What they are proposing is that Europe is going to pivot from not making batteries to not building nuclear plants. They will, however, write lots of papers about the reactors (neé batteries) they would like to build, if only the prevailing wage or regulatory regime or other economic excuse du jour wasn't stopping them.

It has increasingly become my impression after watching these debates unfold that the core technology is not the real problem. The problem is a lack of political will to encourage the growth of new industries in green energy, failing both at regulatory and industrial policy. Solar is succeeding, not because it is the best form of energy (though it is) but because it is mostly paid for and installed by individuals and small businesses (with a little capital you can own your own solar farm!).

belorn 3 days ago | parent | next [-]

Sweden had a major company try to make lithium batteries but it was not economical viable without major and continuously infusion of government subsidies. The company Northvolt is the largest bankruptcy in modern Swedish industrial history.

scythe 3 days ago | parent [-]

>The deal with BMW was cancelled in June 2024 because of Northvolt not being able to deliver on time. [Wikipedia]

Certainly this is some kind of failure. But this is Hacker News. Surely we can appreciate that you can't just blame the core technology when a company fails. History is full of companies that failed. Japan and the USA have battery companies despite high wages. There is something to be learned here, but I don't have the determination to figure out exactly what it is.

belorn 2 days ago | parent [-]

We should definitively attribute some blame to the company and those who ran it.
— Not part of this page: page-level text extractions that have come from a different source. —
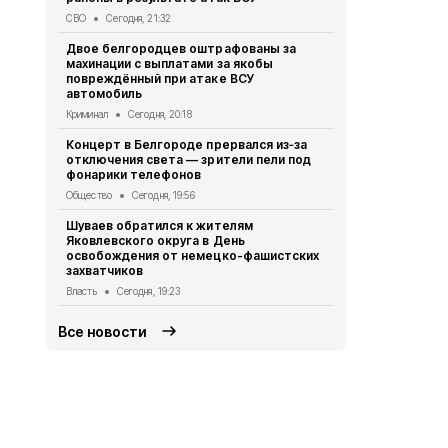
Telegram-к
СВО
Сегодня, 21:32
доверять
Двое белгородцев оштрафованы за
Безопасность
махинации с выплатами за якобы
повреждённый при атаке ВСУ
Ещё трое б
автомобиль
ранения в р
Криминал
Сегодня, 20:18
СВО
Сегодня
Концерт в Белгороде прервался из‑за
Александр 
отключения света — зрители пели под
белгородск
фонарики телефонов
дронами ВС
Общество
Сегодня, 19:56
Власть
Сегод
Шуваев обратился к жителям
Владимир П
Яковлевского округа в День
губернатор
освобождения от немецко-фашистских
Александр
захватчиков
Власть
Сегод
Власть
Сегодня, 19:23
Все новости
It is very similar to the nuclear projects in UK and Finland that went over budget and got delayed, except that those at least did finish and are predicted to create profit in the near future. Northvolt ended with nothing to show, and all the government subsidies it already received just went into the ether.

ViewTrick1002 2 days ago | parent [-]

Their only profit is coming from in the UKs case tax payers and French tax payers by shouldering the fixed price contract costs in the Finnish case.

The UK case is even looking like it won’t be making profit as per recent cost overruns. Not sure how else to interpret:

> The French government has unsuccessfully tried in recent years to convince the UK government to help finance the nuclear plant.

https://archive.is/g4mmt

And that is starting with an already unfathomably expensive CFD.

DarkNova6 2 days ago | parent | prev [-]

> The problem is a lack of political will to encourage the growth of new industries in green energy, failing both at regulatory and industrial policy

100% this, no doubt about it. There is a collective lack of investment into the future and I'd say we are witnessing managed decay more than anything else.